Sex offender registration - discontinue registration - waive in-person registration. Under current law, a person is required to register as a sex offender (registrant) in Colorado if he or she is a Colorado resident and is required to register in another state. The act allows a registrant to petition the court for an order that discontinues the requirement for registration for offense classifications that he or she would not be required to register for if convicted in Colorado.
In addition, a registrant is required to register in person at his or her local law enforcement agency. The act allows the law enforcement agency to waive the in-person registration requirement after initial registration if the registrant suffers from a chronic physical or intellectual disability to the extent that it is a severe hardship to register in person and there is a medical record of the disability. If the waiver is authorized, the law enforcement agency must reregister the registrant after verifying the registrant's address and provide documentation of the waiver to the Colorado bureau of investigation and any other law enforcement agency with which the registrant registers.
Under current law, specified registrants can file a petition to discontinue registration. The act requires the court to grant a petition to discontinue registration if the registrant has successfully completed his or her sentence, the registrant has not been convicted of a subsequent sex offense, and the required waiting period has expired, unless the prosecuting attorney or victim objects and presents credible evidence that the registrant is likely to commit a subsequent offense of unlawful sexual behavior.

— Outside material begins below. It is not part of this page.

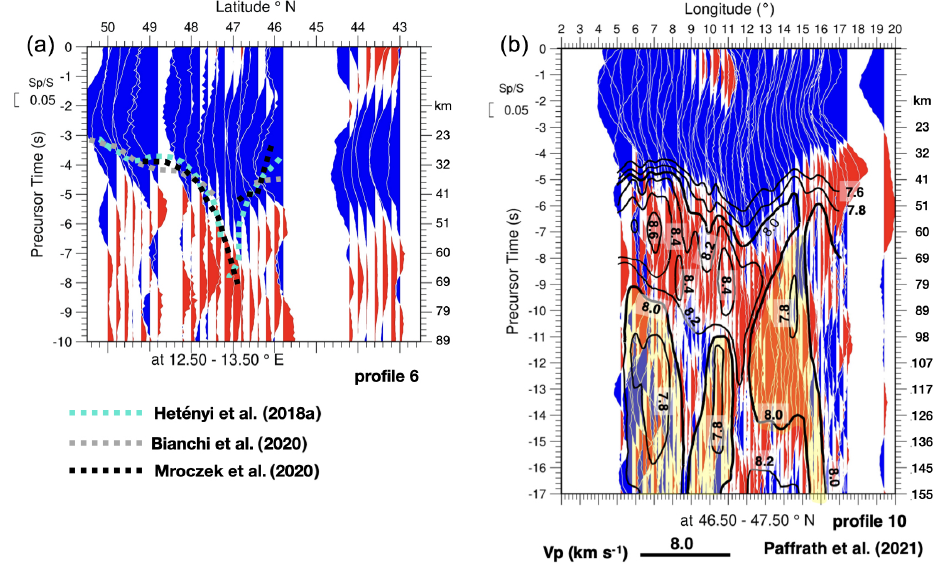
Figure 17. Copies of profiles 6 and 10, superposed with results of earlier studies for comparison. (a) Comparison of profile 6, focusing on Moho depth, with profiles of Hetényi et al. (2018b) based on P-receiver functions; Bianchi et al. (2021) based on PKP (core phases) crustal multiples; and Mroczek et al. (2020), also based on P-receiver functions. We did not mark Moho onsets in this figure as in Fig. 8a to allow comparison with the original data without our interpretation. (b) Comparison of profile 10, focusing on the depth of the base of the NVG indicated by a grey shadow in Fig. 12b, with absolute P-wave velocities obtained from teleseismic P-wave travel time tomography by Paffrath et al. (2021).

Notwithstanding any statutory barriers to the contrary, the act allows a registrant or his or her legal representative to file a petition to discontinue registration if the registrant is permanently incapacitated and does not present an unreasonable public safety risk. The court shall grant the petition if the petitioner shows that the registrant is incapacitated, does not present an unreasonable public safety risk, and is not likely to commit a subsequent sex offense.